愛媛県西条市石延に鎮座する布都神社です。道路沿いに小さな境内があります。

『延喜式』神名帳の伊予国桑村郡に「布都神社」が見え、『日本三代実録』天安二年十月二十二日には伊予国の正六位上布都神に、従五位下の神階を授けたことが見えます。

当地は『和名抄』に見える、桑村郡津宮郷の中にあり、津宮とは布都宮のことを指すとする説もあるようです。

祭神は、主神の布都主神のほか、武布都蛇麁正剣、武甕槌神、天照皇大神、神日本磐余彦命、倭武命、高倉下命を配祀します。
社伝には八神を祀るといい、境内の案内板によると、残る一柱は「秘密祭神」とのこと。

鎮座地の石延は石上が転訛したものかともいわれ、神社はかつて石上布都大明神、石上里大神と別称されたといいます。 大和国の石上神宮と同じ神を祀るためかと思いますが、当社の創祀にも物部氏族の関与を想定すべきでしょうか。
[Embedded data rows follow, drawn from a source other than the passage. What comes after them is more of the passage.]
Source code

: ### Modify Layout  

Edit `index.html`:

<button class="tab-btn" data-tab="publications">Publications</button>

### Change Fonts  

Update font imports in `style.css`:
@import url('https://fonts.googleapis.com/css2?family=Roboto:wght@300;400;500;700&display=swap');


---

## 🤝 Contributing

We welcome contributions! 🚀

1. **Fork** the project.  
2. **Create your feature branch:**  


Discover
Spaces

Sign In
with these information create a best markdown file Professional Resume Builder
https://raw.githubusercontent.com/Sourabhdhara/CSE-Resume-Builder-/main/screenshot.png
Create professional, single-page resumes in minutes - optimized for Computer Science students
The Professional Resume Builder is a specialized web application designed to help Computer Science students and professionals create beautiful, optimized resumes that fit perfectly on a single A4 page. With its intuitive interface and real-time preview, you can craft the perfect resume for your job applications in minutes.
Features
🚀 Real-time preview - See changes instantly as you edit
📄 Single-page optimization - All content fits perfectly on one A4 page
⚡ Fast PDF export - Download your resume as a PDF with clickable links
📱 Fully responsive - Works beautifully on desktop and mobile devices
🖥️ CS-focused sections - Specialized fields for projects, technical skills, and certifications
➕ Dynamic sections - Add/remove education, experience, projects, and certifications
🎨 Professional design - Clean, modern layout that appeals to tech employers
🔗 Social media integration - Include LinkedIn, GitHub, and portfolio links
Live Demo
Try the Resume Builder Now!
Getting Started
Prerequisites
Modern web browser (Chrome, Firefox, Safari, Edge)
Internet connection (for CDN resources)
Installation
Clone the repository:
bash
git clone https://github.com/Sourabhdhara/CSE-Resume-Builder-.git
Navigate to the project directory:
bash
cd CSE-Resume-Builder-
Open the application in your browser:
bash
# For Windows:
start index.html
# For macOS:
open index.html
付近に「神田」「大門」の地名が残るため、もともとの鎮座地は、現在地より南に400~500mのところにあり、さらに北東900mほどのところに大門を持つ、壮大な神域を保有していたとの見解もあります。

中世には社殿を焼失したり、神領を没収されたりして衰微したと伝えます。慶長年間に小祠を再建し、享保二(1717)年に、松山藩主と郡内の寄進によって社殿が造営されたといいます。